The VRT is intended to provide valuable information for bug bounty stakeholders. It is important that we identify the ways in which we use it successfully, and what considerations should be kept in mind.
Priority is a baseline
The recommended priority, from Priority 1 (P1) to Priority 5 (P5) , is a baseline. That having been said, while this baseline priority might apply without context, it’s possible that application complexity, bounty brief restrictions, or unusual impact could result in a different rating. As a customer, it’s important to weigh the VRT alongside your internal application security ratings.
For bug hunters, if you think a bug’s impact warrants reporting despite the VRT’s guidelines, or that the customer has misunderstood the threat scenario, we encourage you to submit the issue regardless and use the Bugcrowd Crowdcontrol commenting system to clearly communicate your reasoning
Low priority does not imply insignificance
For customers, it’s important to recognize that base priority does not equate to “industry accepted impact.” Base priority is defined by our Technical Operations Team and our VRT is a living document - see the following point about a “Vulnerability Roundtable.” Your internal teams or engineers might assess certain bugs – especially those designated P4 or P5 within the VRT – differently. Read more about our vulnerability prioritization. As a bug hunter, it’s important to not discount lower priority bugs, as many bug hunters have used such bugs within “exploit chains” consisting of two or three bugs resulting in creative, valid, and high-impact submissions
Importance of a vulnerability roundtable
Bugcrowd reviews proposed changes to the VRT every week at an operations meeting called the “Vulnerability Roundtable.” We use this one-hour meeting to discuss new vulnerabilities, edge cases for existing vulnerabilities, priority level adjustments, and to share general bug validation knowledge. When the team comes to a consensus regarding each proposed change, it is committed to the master version. Members of the Technical Operations team look forward to this meeting each week, as examining some of the most difficult to validate bugs serves as a unique learning exercise.
Communication is king
Having cut-and-dry baseline ratings as defined by our VRT, makes rating bugs a faster and less difficult process. We have to remember, however, that strong communication is the most powerful tool for anyone running or participating in a bug bounty.

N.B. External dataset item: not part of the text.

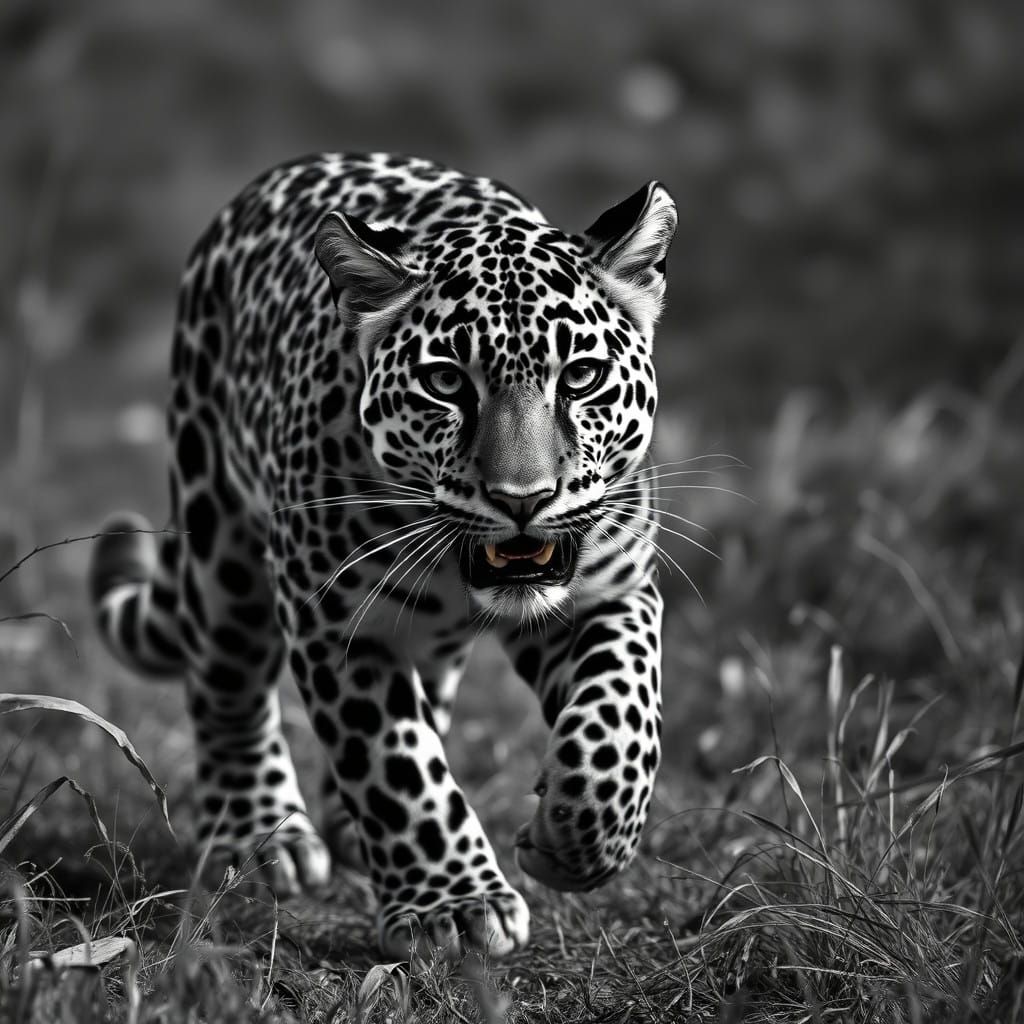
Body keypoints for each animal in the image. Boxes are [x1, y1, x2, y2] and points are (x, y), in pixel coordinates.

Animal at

Both sides of the bug bounty equation must exist in balance. When in doubt, ask dumb questions, be verbose, and more generally, behave in a way that allows you and your bounty opposite to foster a respectful relationship. As a customer, keep in mind that every bug takes time and effort to find. As a bounty hunter, try to remember that every bug’s impact is ultimately determined by the customer’s environment and use cases.
One size doesn’t fit all
As the version of the VRT we have released only covers some web and mobile application vulnerabilities, it should be viewed as a foundation. Any vulnerability taxonomy would look much more robust with the addition of IoT, reverse engineering, network level, and other vulnerability categories – most of which have been validated and triaged by Bugcrowd in the past
In addition, while this taxonomy maps bugs to the OWASP Top Ten and the OWASP Mobile Top Ten to add more contextual information, additional metadata could include CWE or WASC, among others. As always, the program owner retains all rights to choose final bug prioritization levels.